Jegliche Investitionen in den öffentlichen Verkehr sind billiger und schneller zu realisieren, so Krismer, und stärken damit das Waldviertel als Ort der Wohnqualität, als Bioregion und damit als die Gesundheits- und Erholungstourismusregion, die das Land eigentlich als Strategie vorgesehen hatte.

„Wer braucht eine 5 Milliarden Euro schwere Autobahn, mit einem Flächenverbrauch von 200ha und einer Bauzeit von 15 Jahren? Was soll diese Betonschneise den Menschen bringen?

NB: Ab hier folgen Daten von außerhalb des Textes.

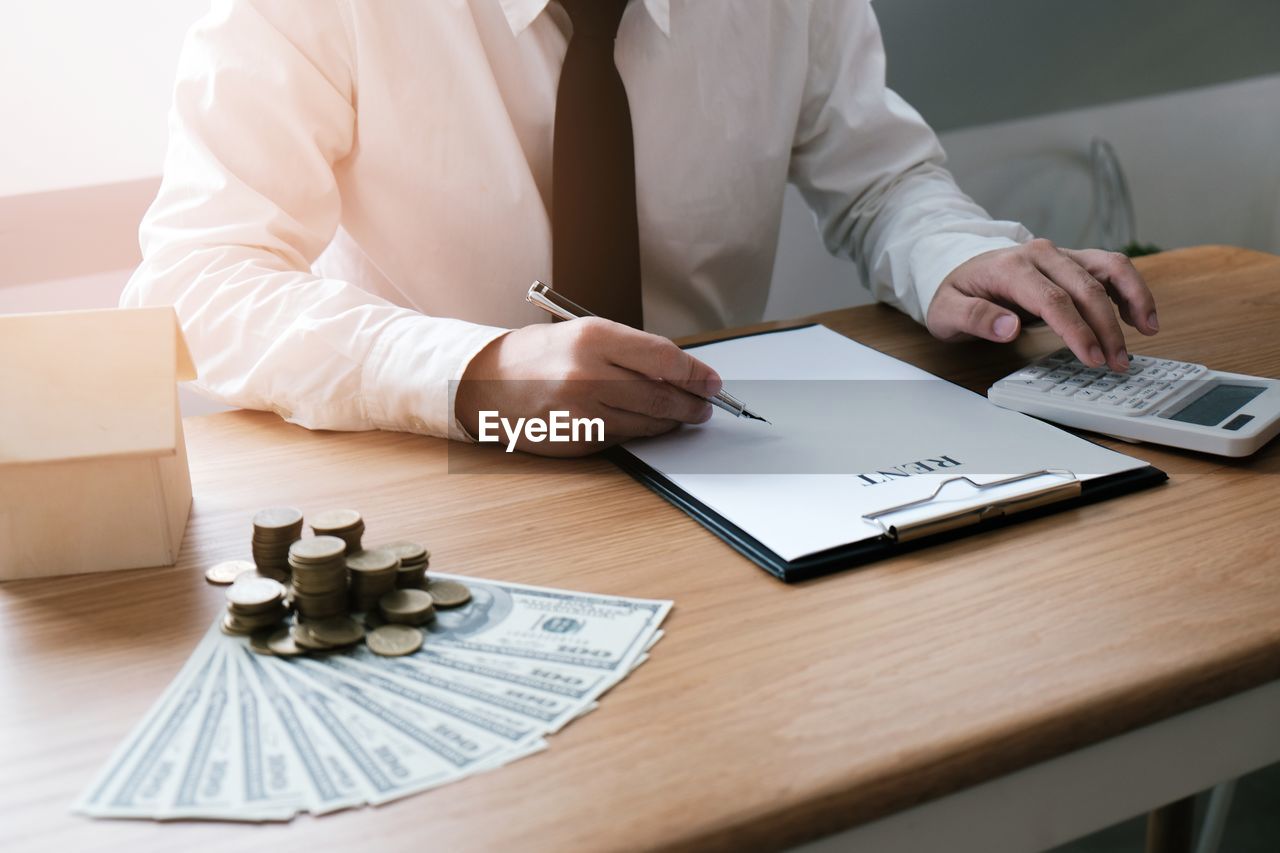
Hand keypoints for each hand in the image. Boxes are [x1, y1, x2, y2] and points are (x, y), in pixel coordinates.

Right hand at [455, 318, 721, 455]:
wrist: (486, 383)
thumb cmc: (539, 355)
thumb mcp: (585, 334)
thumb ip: (632, 351)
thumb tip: (682, 373)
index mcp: (593, 338)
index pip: (664, 358)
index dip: (696, 374)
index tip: (713, 382)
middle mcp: (587, 374)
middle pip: (661, 396)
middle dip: (691, 403)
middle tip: (705, 406)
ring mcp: (581, 411)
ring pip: (646, 423)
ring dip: (670, 421)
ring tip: (681, 415)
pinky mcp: (576, 440)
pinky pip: (622, 438)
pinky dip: (638, 432)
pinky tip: (642, 423)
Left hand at [926, 239, 1158, 371]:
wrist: (956, 267)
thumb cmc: (954, 292)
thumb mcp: (947, 311)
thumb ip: (975, 318)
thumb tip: (1009, 327)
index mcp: (1011, 268)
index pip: (1053, 300)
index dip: (1077, 330)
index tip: (1091, 357)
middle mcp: (1041, 255)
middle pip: (1086, 288)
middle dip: (1107, 328)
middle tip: (1117, 362)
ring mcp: (1060, 255)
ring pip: (1109, 268)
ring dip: (1134, 298)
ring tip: (1149, 329)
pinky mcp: (1072, 260)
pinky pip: (1110, 268)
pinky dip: (1130, 288)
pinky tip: (1140, 315)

Die Autobahnphantasien können daher nur als Wahlkampfgag der ÖVP NÖ gewertet werden, um blaue Wählerstimmen zu erhaschen. Die Waldviertler wissen selber was sie an ihrem Viertel haben und wollen sicher keine Zerschneidung der Landschaft dafür in Kauf nehmen. Daher: moderne Bahn und Breitbandausbau. Die Idee der Waldviertelautobahn ist fia die Fisch“, so Helga Krismer abschließend.